I gave up on both once I bought a laser device to bore site. Look through scope dial it in at 25yards and go to the farm to finish at realistic distances.
 
I gave up on both once I bought a laser device to bore site. Look through scope dial it in at 25yards and go to the farm to finish at realistic distances.

I haven't used a laser, but that's another better option than eye-balling it. Both a lasre or a collimater simplifies things and boils things down to a single process of aligning things properly looking through the scope vs. switching back & forth with eye-balling it.

I also start at 25 then walk it out to 200, which is my standard sighting-in range. I can be on out there in 4-6 rds.
 
I haven't used a laser, but that's another better option than eye-balling it. Both a lasre or a collimater simplifies things and boils things down to a single process of aligning things properly looking through the scope vs. switching back & forth with eye-balling it.

I also start at 25 then walk it out to 200, which is my standard sighting-in range. I can be on out there in 4-6 rds.
46 rounds :ROFLMAO:
 
I finally bought the SiteLite system.

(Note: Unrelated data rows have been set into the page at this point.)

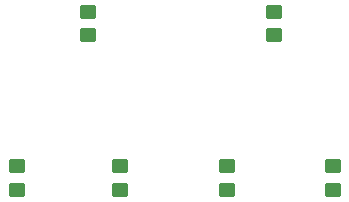
<source format=gbr>
%TF.GenerationSoftware,KiCad,Pcbnew,8.0.4*%
%TF.CreationDate,2024-08-04T23:06:54+09:00*%
%TF.ProjectId,sdvx,73647678-2e6b-4696-9361-645f70636258,rev?*%
%TF.SameCoordinates,Original*%
%TF.FileFunction,Paste,Top*%
%TF.FilePolarity,Positive*%
%FSLAX46Y46*%
G04 Gerber Fmt 4.6, Leading zero omitted, Abs format (unit mm)*
G04 Created by KiCad (PCBNEW 8.0.4) date 2024-08-04 23:06:54*
%MOMM*%
%LPD*%
G01*
G04 APERTURE LIST*
G04 Aperture macros list*
%AMRoundRect*
0 Rectangle with rounded corners*
0 $1 Rounding radius*
0 $2 $3 $4 $5 $6 $7 $8 $9 X,Y pos of 4 corners*
0 Add a 4 corners polygon primitive as box body*
4,1,4,$2,$3,$4,$5,$6,$7,$8,$9,$2,$3,0*
0 Add four circle primitives for the rounded corners*
1,1,$1+$1,$2,$3*
1,1,$1+$1,$4,$5*
1,1,$1+$1,$6,$7*
1,1,$1+$1,$8,$9*
0 Add four rect primitives between the rounded corners*
20,1,$1+$1,$2,$3,$4,$5,0*
20,1,$1+$1,$4,$5,$6,$7,0*
20,1,$1+$1,$6,$7,$8,$9,0*
20,1,$1+$1,$8,$9,$2,$3,0*%
G04 Aperture macros list end*
%ADD10RoundRect,0.250000X0.450000X-0.350000X0.450000X0.350000X-0.450000X0.350000X-0.450000X-0.350000X0*%
G04 APERTURE END LIST*
D10*
%TO.C,R3*%
X151000000Y-75525000D03*
X151000000Y-73525000D03*
%TD*%
%TO.C,R6*%
X156000000Y-88645000D03*
X156000000Y-86645000D03*
%TD*%
%TO.C,R2*%
X135250000Y-75525000D03*
X135250000Y-73525000D03*
%TD*%
%TO.C,R1*%
X129220000Y-88645000D03*
X129220000Y-86645000D03*
%TD*%
%TO.C,R4*%
X138000000Y-88645000D03*
X138000000Y-86645000D03*
%TD*%
%TO.C,R5*%
X147000000Y-88645000D03*
X147000000Y-86645000D03*
%TD*%
M02*

</source>
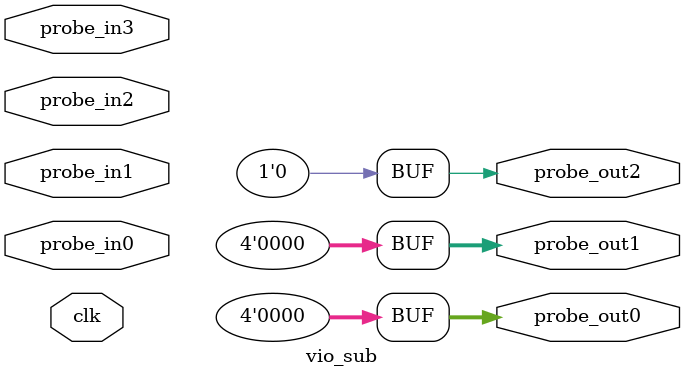
<source format=v>
`timescale 1ns / 1ps
module vio_sub (
clk,
probe_in0,probe_in1,probe_in2,probe_in3,
probe_out0,
probe_out1,
probe_out2
);

input clk;
input [3 : 0] probe_in0;
input [0 : 0] probe_in1;
input [0 : 0] probe_in2;
input [0 : 0] probe_in3;

output reg [3 : 0] probe_out0 = 'h0 ;
output reg [3 : 0] probe_out1 = 'h0 ;
output reg [0 : 0] probe_out2 = 'h0 ;


endmodule

</source>
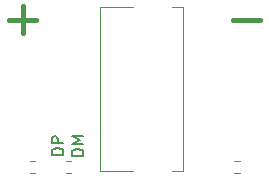
<source format=gbr>
%TF.GenerationSoftware,KiCad,Pcbnew,(6.0.5)*%
%TF.CreationDate,2022-05-17T08:39:17+02:00*%
%TF.ProjectId,supply2usb,73757070-6c79-4327-9573-622e6b696361,rev?*%
%TF.SameCoordinates,Original*%
%TF.FileFunction,Legend,Top*%
%TF.FilePolarity,Positive*%
%FSLAX46Y46*%
G04 Gerber Fmt 4.6, Leading zero omitted, Abs format (unit mm)*
G04 Created by KiCad (PCBNEW (6.0.5)) date 2022-05-17 08:39:17*
%MOMM*%
%LPD*%
G01*
G04 APERTURE LIST*
%ADD10C,0.450000*%
%ADD11C,0.150000*%
%ADD12C,0.120000*%
G04 APERTURE END LIST*
D10*
X127857142Y-84108138D02*
X130142857Y-84108138D01*
D11*
X115152380Y-95633333D02*
X114152380Y-95633333D01*
X114152380Y-95395238D01*
X114200000Y-95252380D01*
X114295238Y-95157142D01*
X114390476Y-95109523D01*
X114580952Y-95061904D01*
X114723809Y-95061904D01*
X114914285Y-95109523D01*
X115009523Y-95157142D01*
X115104761Y-95252380D01*
X115152380Y-95395238D01*
X115152380Y-95633333D01*
X115152380Y-94633333D02*
X114152380Y-94633333D01*
X114866666Y-94300000D01*
X114152380Y-93966666D01*
X115152380Y-93966666D01*
X113452380Y-95561904D02*
X112452380Y-95561904D01*
X112452380Y-95323809D01*
X112500000Y-95180952D01*
X112595238Y-95085714D01*
X112690476Y-95038095D01*
X112880952Y-94990476D01*
X113023809Y-94990476D01*
X113214285Y-95038095D01*
X113309523Y-95085714D01*
X113404761Y-95180952D01*
X113452380Y-95323809D01*
X113452380Y-95561904D01*
X113452380Y-94561904D02*
X112452380Y-94561904D01*
X112452380Y-94180952D01*
X112500000Y-94085714D01*
X112547619Y-94038095D01*
X112642857Y-93990476D01*
X112785714Y-93990476D01*
X112880952Y-94038095D01*
X112928571Y-94085714D01*
X112976190Y-94180952D01*
X112976190Y-94561904D01*
D10*
X108857142Y-84114285D02*
X111142857Y-84114285D01*
X110000000Y-85257142D02*
X110000000Y-82971428D01*
D12*
%TO.C,R2*%
X113637742Y-96047500D02*
X114112258Y-96047500D01*
X113637742Y-97092500D02*
X114112258Y-97092500D01*
%TO.C,J3*%
X116580000Y-96960000D02*
X119340000Y-96960000D01*
X123600000Y-96960000D02*
X123600000Y-83040000D01*
X116580000Y-83040000D02*
X119340000Y-83040000D01*
X123600000Y-96960000D02*
X122640000Y-96960000D01*
X123600000Y-83040000D02*
X122640000Y-83040000D01*
X116580000Y-96960000D02*
X116580000Y-83040000D01*
%TO.C,R3*%
X127937742Y-96047500D02*
X128412258Y-96047500D01*
X127937742Y-97092500D02*
X128412258Y-97092500D01*
%TO.C,R1*%
X110587742Y-96047500D02*
X111062258Y-96047500D01*
X110587742Y-97092500D02*
X111062258Y-97092500D01*
%TD*%
M02*

</source>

It works great and on virtually any firearm.
With the target for a specific weapon, you can travel, hang the target at a known distance, bench the firearm and check to see if your sights have changed in transit. If so, you can readjust to your known marking without firing a shot.

I have used the "peering down the bore at 25 yards" and it does work.
It's not too professional though and may require the expenditure of excess ammo.

In the same vein: Once you are on the paper and have a bullet hole, carefully bag the rifle and bring the reticle back to where you first aimed, Then (without moving the rifle) carefully adjust the sights so the cross hairs are on the bullet hole.
Fire another round now again aiming at the bullseye. You should be pretty close.